As the narrative makes its way into the Sgt. Peppers era, the show really kicks off. As expected, this section boasts the most colourful costumes of the showcase and the use of a projector on a translucent screen in front of the stage during the group’s performance of "Lucy In The Sky With Diamonds" is the most trippy thing I have ever seen in a theatre – naturally!
The rendition of "Twist & Shout" finally gets the audience on their feet and from then on in the show is a right old hootenanny. There are occasional breaks in the rip-roaring tunes where the cast perform more delicate numbers such as the beautiful "Blackbird" and a sweet sing-a-long rendition of "When I’m 64". And looking around, the song is probably reflective of the average age of the audience.
The highlight of the show comes for me in Stephen Hill‘s stunning rendition of George’s "While My Guitar Gently Weeps". Yet, unfortunately, the words to "Yesterday" became muddled during the otherwise moving enactment, but talented performer and astoundingly sound lookalike Emanuele Angeletti pulled it back with his detailed and truthful impression of Sir Paul McCartney.
Each of the cast did a fantastic job of impersonating Paul, John, George and Ringo. This, combined with their unquestionable musical talent, both in singing and multi-instrumental skills, plus an impeccable set list, makes for a sensational night at the theatre.

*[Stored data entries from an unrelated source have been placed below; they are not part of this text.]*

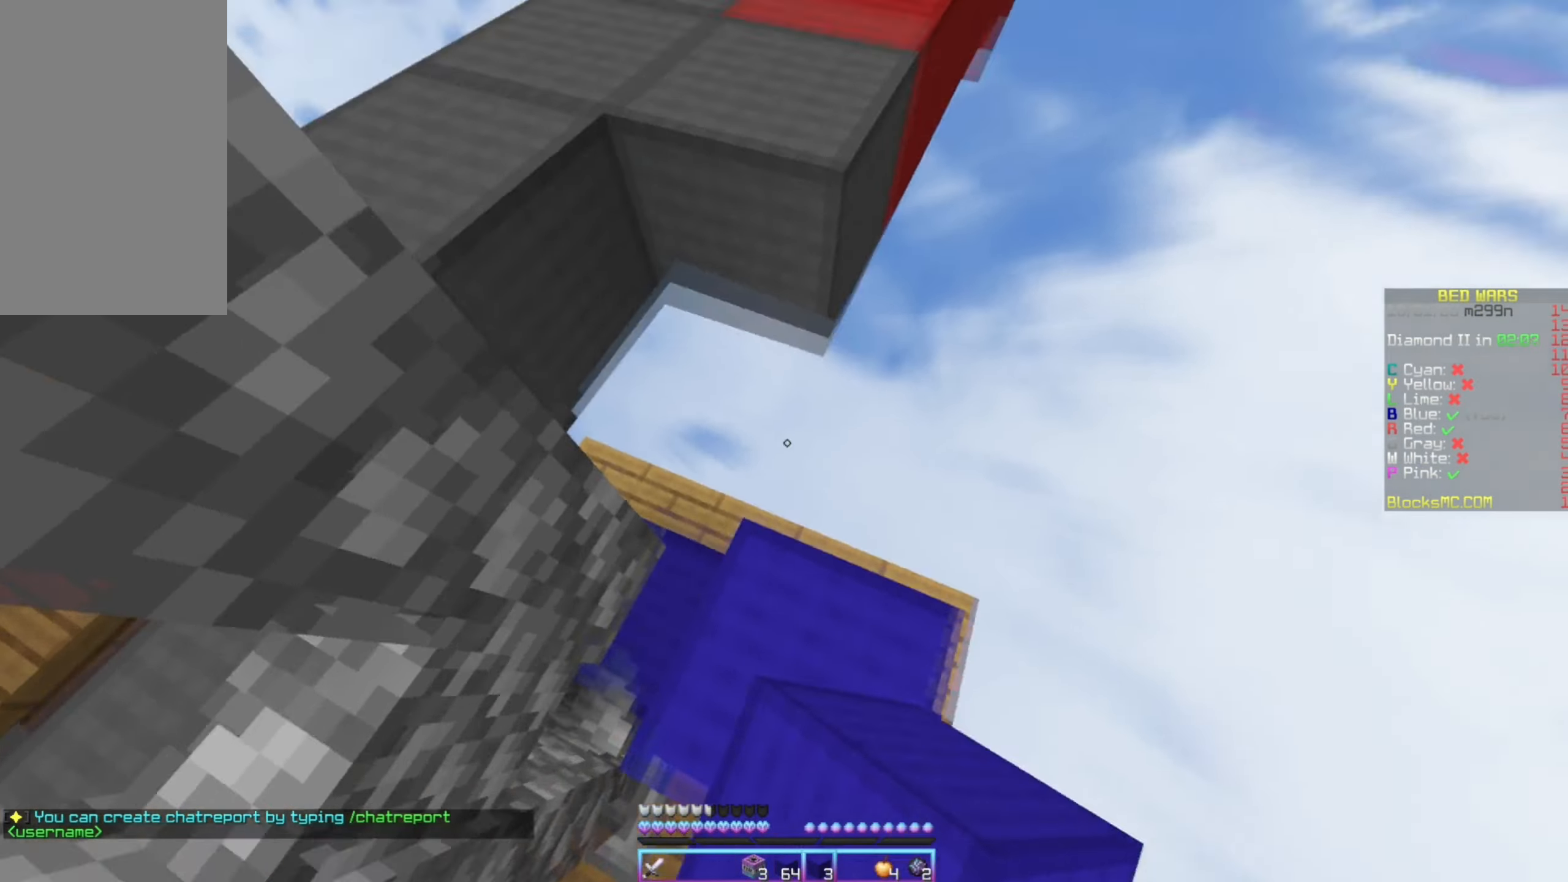
{"keys": ["right", "up"], "mouse": [], "events": [[17, "mouse_right", "up"], [417, "right", "down"]]}
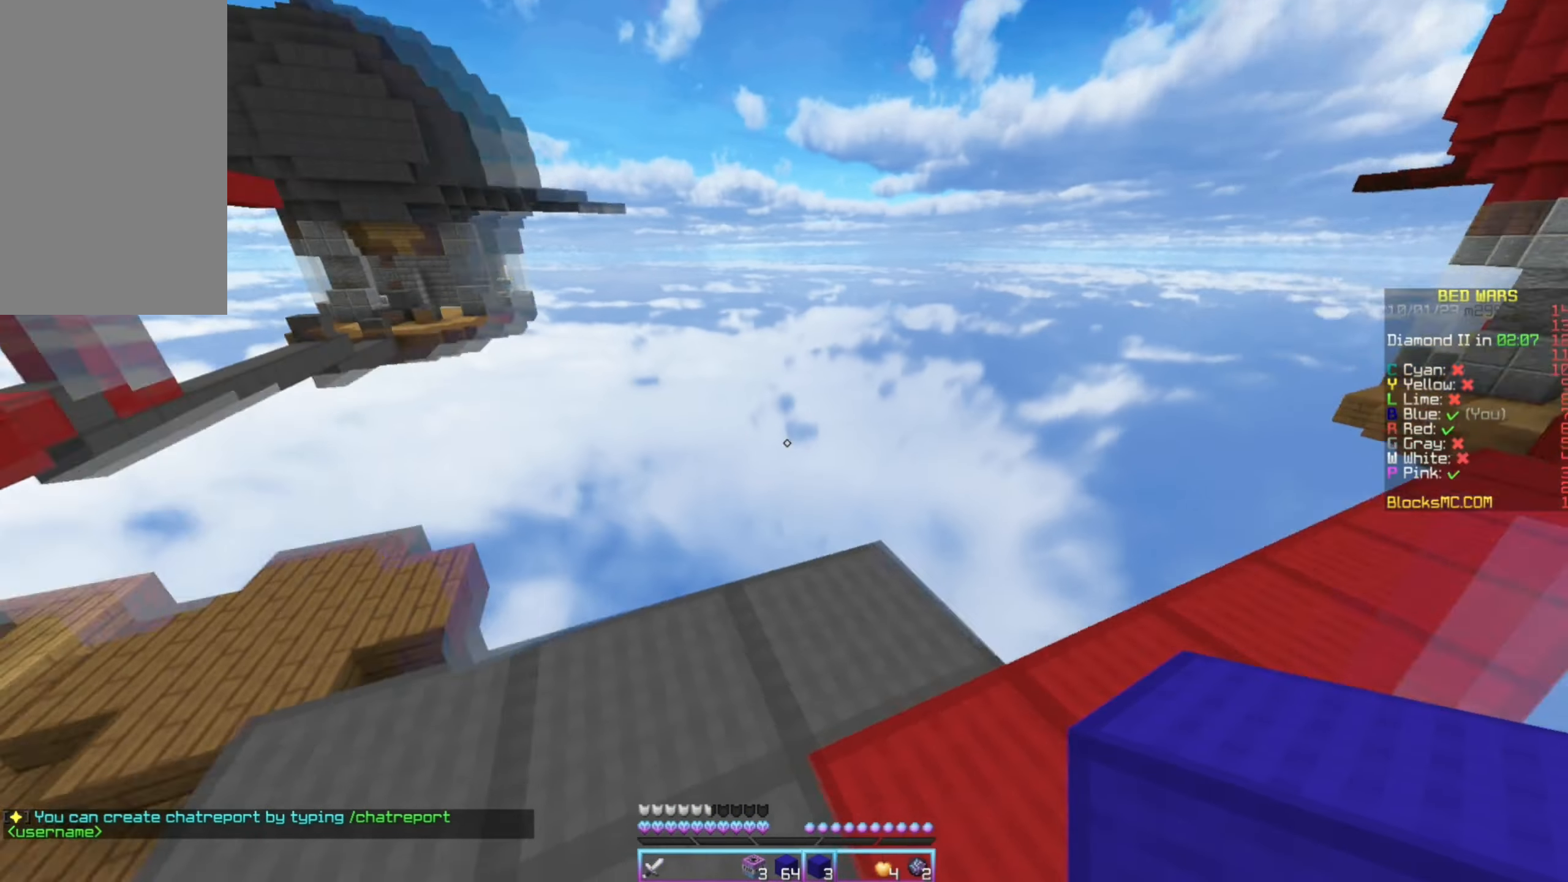
{"keys": ["up"], "mouse": [], "events": [[484, "right", "up"]]}
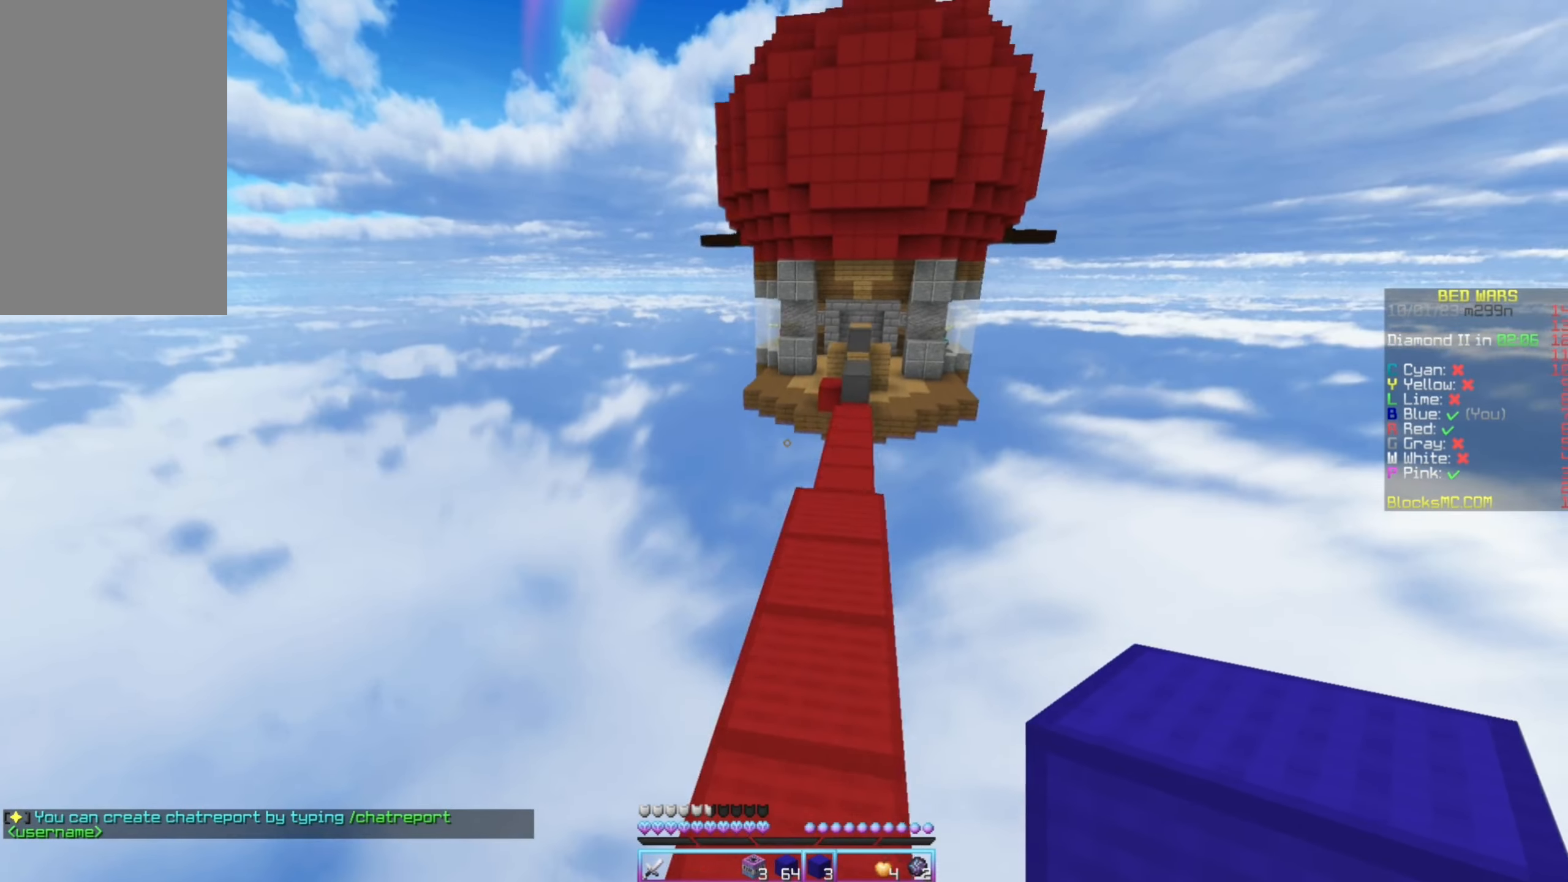
{"keys": ["up"], "mouse": ["left"], "events": [[134, "mouse_left", "down"], [234, "mouse_left", "up"], [284, "mouse_left", "down"], [384, "mouse_left", "up"], [450, "mouse_left", "down"]]}
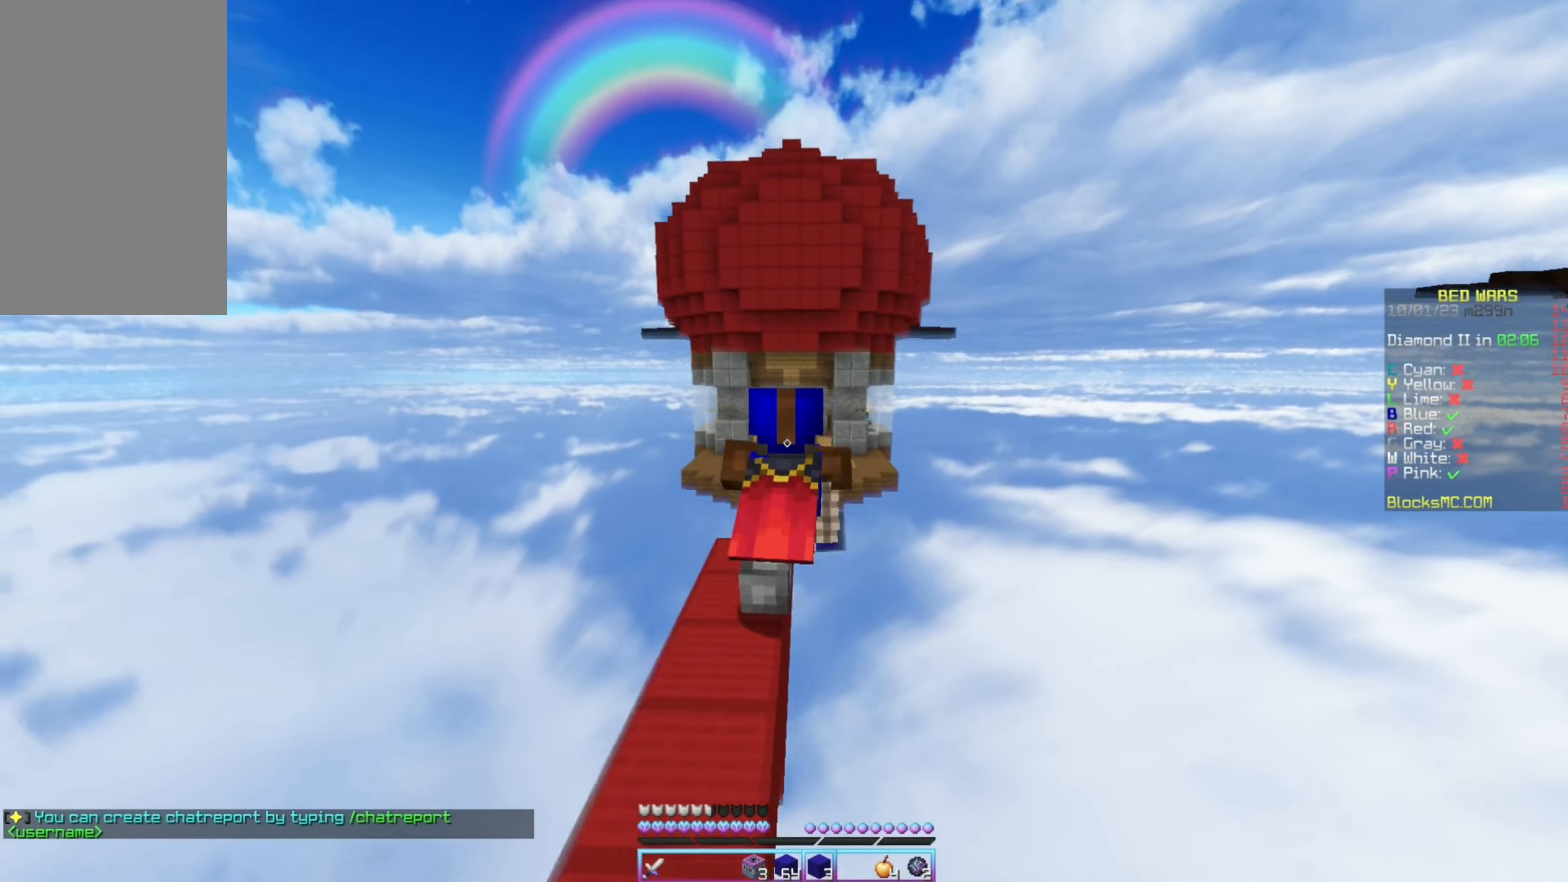
{"keys": ["up"], "mouse": [], "events": [[50, "mouse_left", "up"], [100, "mouse_left", "down"], [184, "mouse_left", "up"]]}
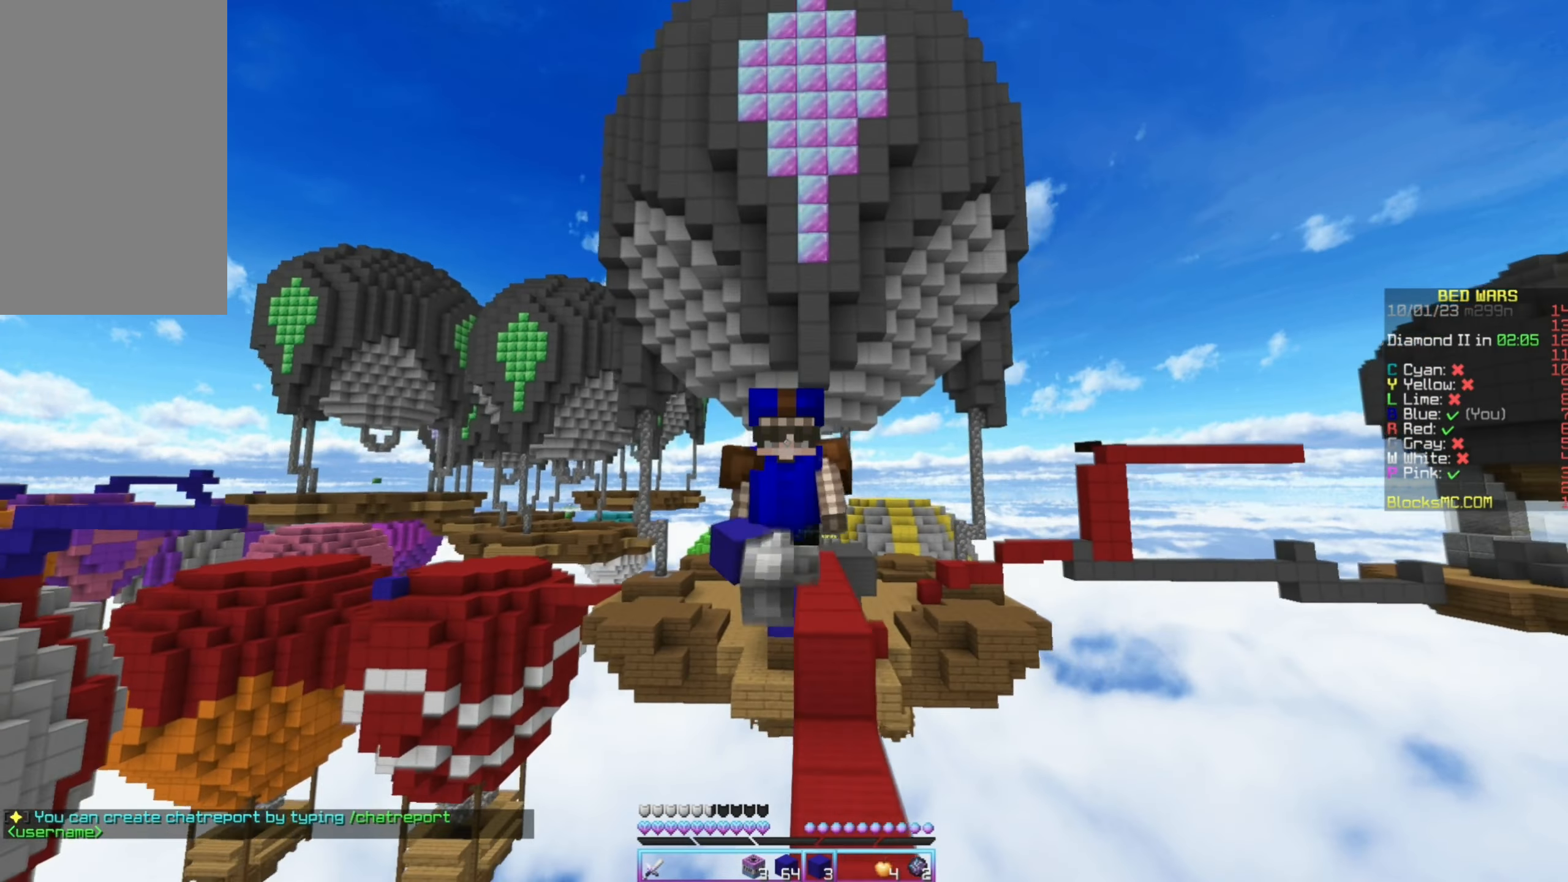
{"keys": ["up"], "mouse": [], "events": []}
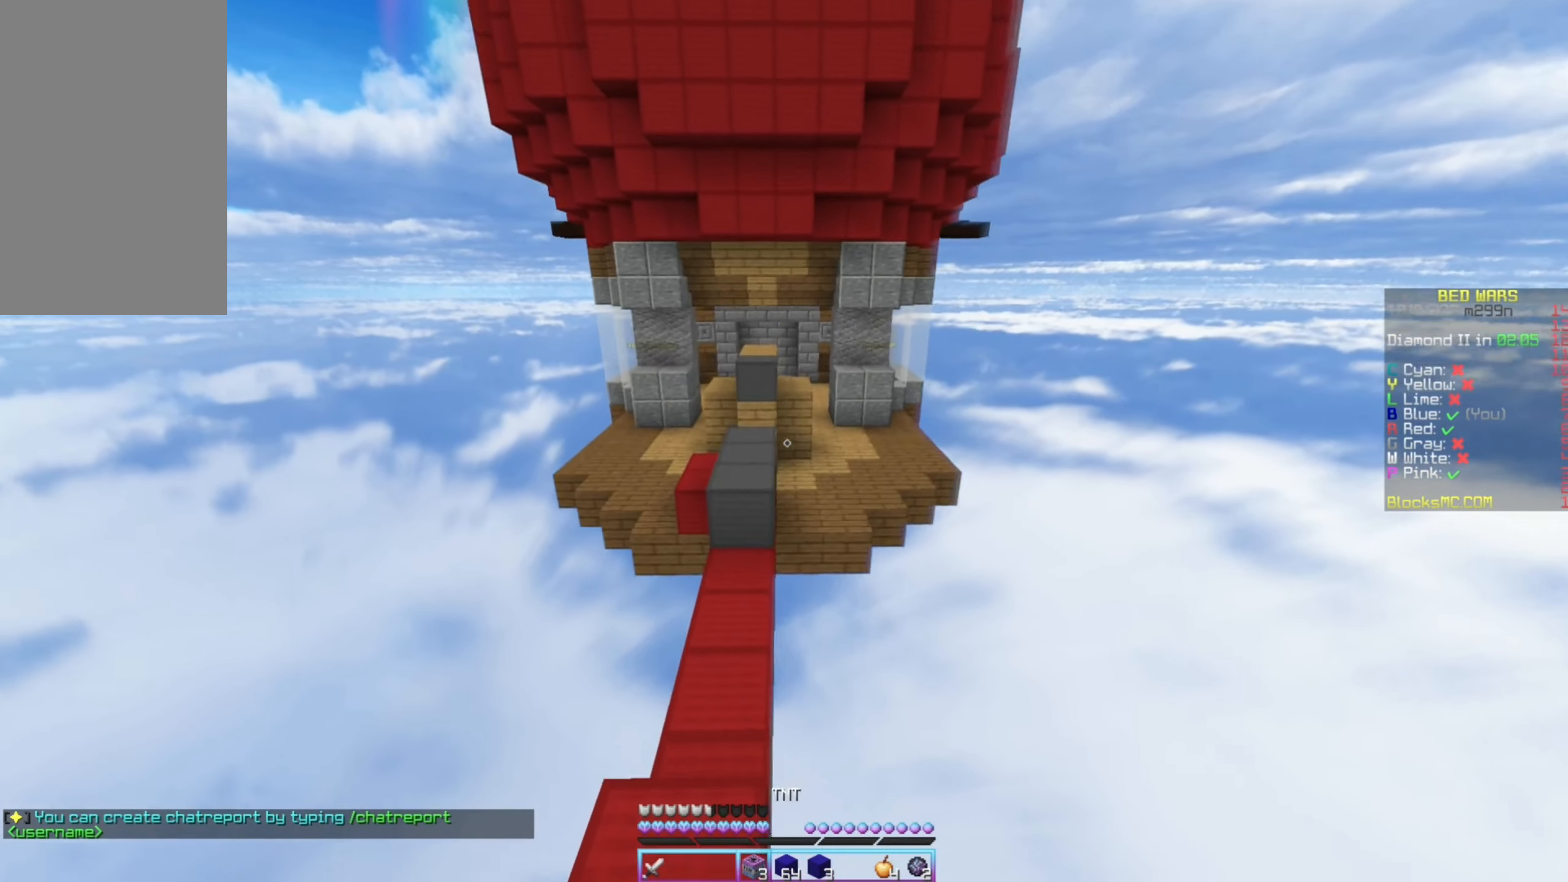
{"keys": ["up"], "mouse": [], "events": [[17, "left", "down"], [234, "left", "up"]]}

The show ends with an explosion of streamers and an encore of "Back in the USSR", "Let It Be’"and, of course, the long-awaited "Hey Jude". Real lighters in the air material, the audience sway and sing along right up to the very last "na na na na". This is the first, and I expect the last, performance I will see where every audience member is still singing at the top of their lungs as they exit the building and this is reflective of the tremendous high that Let It Be leaves you on.